[What is needed]
Would you copy each line of the data below that has "Right"?

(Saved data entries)
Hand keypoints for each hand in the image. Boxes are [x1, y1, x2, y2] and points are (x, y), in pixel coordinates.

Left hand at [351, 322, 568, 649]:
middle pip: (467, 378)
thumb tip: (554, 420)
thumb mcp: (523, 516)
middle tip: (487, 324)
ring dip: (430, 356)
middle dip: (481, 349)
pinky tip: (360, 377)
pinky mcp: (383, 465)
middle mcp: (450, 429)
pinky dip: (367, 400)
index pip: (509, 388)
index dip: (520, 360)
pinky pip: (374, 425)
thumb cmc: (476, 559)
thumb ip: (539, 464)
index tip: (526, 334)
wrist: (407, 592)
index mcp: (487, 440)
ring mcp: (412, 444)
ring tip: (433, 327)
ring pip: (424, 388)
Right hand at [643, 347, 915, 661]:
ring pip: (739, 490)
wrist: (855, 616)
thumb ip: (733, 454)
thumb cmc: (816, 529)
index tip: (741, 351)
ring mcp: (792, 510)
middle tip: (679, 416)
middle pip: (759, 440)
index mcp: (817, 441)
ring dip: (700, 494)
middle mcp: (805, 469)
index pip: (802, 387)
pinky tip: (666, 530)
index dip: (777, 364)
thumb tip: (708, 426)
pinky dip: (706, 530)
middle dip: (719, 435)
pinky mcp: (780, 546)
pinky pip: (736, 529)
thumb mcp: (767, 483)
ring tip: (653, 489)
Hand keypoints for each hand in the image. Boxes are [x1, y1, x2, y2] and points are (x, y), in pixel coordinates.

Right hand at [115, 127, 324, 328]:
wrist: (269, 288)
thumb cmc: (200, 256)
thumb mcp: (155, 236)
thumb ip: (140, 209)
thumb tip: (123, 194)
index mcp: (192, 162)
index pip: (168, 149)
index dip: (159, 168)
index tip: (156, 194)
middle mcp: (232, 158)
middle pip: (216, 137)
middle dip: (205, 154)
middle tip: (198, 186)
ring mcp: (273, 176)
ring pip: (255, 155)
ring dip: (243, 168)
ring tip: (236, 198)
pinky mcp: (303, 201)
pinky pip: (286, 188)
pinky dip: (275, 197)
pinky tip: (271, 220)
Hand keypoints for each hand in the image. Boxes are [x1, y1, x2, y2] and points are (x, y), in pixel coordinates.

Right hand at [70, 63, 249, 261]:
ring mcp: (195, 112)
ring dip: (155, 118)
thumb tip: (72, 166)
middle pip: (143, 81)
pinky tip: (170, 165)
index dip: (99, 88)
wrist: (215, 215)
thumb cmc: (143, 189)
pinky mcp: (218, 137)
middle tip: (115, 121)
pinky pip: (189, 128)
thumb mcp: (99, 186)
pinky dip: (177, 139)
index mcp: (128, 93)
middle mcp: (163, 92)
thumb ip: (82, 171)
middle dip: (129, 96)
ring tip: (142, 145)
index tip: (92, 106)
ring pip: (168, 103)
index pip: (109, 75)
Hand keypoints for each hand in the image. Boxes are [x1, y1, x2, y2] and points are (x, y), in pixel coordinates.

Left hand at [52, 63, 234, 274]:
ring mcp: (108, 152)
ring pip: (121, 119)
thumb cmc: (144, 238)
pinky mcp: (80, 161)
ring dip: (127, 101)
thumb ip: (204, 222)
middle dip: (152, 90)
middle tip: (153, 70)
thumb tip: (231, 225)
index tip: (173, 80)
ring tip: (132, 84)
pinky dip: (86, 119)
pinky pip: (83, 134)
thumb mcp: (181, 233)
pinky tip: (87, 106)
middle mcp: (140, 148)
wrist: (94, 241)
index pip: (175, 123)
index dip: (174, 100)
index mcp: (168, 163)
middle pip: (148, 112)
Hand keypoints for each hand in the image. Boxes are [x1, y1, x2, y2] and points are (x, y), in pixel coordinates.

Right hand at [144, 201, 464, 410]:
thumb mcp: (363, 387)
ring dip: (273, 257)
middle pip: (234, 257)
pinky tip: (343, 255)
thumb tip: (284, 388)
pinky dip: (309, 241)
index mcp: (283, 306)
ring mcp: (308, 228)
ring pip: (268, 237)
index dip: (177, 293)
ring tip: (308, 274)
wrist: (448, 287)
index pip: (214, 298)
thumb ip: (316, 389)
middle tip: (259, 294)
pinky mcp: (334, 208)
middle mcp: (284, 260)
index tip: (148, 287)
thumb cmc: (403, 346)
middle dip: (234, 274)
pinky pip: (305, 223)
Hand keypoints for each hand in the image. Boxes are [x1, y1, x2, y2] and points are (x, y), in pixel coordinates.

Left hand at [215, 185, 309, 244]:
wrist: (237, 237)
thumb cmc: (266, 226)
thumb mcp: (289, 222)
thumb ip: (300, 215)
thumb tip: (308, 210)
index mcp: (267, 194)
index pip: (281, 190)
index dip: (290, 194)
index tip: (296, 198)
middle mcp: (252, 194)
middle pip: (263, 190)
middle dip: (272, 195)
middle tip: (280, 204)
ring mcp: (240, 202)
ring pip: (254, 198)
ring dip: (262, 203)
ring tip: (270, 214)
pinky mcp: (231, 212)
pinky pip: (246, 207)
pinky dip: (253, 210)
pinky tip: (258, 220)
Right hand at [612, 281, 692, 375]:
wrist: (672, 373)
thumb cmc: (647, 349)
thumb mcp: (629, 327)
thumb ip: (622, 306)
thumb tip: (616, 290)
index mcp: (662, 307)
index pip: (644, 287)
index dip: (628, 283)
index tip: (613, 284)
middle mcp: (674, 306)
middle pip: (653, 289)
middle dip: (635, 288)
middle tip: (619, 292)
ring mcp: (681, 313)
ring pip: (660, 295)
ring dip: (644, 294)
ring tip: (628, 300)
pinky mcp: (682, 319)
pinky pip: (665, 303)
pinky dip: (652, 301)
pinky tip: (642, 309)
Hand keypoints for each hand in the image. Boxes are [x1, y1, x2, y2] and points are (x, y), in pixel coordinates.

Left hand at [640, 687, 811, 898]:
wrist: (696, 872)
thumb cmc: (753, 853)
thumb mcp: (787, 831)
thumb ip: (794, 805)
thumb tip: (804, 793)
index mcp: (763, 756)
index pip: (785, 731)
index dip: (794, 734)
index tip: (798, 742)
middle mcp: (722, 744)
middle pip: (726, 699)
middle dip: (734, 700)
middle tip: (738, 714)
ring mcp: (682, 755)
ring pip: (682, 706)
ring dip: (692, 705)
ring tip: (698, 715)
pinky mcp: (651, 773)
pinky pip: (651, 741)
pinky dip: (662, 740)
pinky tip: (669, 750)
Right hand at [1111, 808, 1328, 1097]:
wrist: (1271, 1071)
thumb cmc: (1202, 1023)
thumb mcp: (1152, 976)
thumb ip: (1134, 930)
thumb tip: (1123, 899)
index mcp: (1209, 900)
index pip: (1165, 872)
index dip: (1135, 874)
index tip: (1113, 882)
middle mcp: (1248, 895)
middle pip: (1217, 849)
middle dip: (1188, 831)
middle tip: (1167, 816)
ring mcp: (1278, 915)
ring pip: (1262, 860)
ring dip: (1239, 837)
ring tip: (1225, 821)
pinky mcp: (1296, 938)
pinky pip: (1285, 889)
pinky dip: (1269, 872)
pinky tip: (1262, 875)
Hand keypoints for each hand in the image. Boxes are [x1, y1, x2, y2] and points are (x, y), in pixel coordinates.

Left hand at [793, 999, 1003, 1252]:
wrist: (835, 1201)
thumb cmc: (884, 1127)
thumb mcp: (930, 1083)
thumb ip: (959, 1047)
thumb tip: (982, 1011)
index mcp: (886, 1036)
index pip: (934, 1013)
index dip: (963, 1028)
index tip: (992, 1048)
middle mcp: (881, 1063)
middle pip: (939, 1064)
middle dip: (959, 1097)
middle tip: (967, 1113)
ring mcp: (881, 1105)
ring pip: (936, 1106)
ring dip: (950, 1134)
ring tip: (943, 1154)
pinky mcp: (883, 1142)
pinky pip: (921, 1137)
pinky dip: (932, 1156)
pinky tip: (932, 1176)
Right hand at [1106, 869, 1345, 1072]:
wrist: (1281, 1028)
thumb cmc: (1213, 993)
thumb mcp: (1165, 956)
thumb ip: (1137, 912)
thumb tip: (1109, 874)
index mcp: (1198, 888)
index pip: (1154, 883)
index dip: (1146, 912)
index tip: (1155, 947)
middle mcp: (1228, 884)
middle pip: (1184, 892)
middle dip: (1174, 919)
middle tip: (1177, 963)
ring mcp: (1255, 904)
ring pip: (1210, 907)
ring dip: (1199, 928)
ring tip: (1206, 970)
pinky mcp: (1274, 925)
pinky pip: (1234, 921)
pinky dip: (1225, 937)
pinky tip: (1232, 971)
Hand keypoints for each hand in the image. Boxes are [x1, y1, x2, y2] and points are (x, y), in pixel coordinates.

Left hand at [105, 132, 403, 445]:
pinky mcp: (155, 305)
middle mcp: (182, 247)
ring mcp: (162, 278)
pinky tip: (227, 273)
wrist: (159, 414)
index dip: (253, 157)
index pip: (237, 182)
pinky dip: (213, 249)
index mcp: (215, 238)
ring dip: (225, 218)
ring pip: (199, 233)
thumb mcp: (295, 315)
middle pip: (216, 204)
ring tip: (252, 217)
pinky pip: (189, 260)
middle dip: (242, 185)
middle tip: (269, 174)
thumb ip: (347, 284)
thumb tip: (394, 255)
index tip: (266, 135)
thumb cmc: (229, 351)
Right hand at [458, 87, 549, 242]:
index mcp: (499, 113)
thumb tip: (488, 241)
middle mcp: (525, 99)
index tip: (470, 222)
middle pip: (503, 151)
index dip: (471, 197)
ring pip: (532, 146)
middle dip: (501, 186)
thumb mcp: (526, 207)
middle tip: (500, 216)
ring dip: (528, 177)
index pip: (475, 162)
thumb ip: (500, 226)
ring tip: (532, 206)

[Answer box]
Right hand at [643, 347, 915, 661]:
Right hand at [115, 127, 324, 328]:
Right hand at [70, 63, 249, 261]:
Right hand at [144, 201, 464, 410]:
Right hand at [612, 281, 692, 375]:
Right hand at [1111, 808, 1328, 1097]:
Right hand at [1106, 869, 1345, 1072]:
Right hand at [458, 87, 549, 242]:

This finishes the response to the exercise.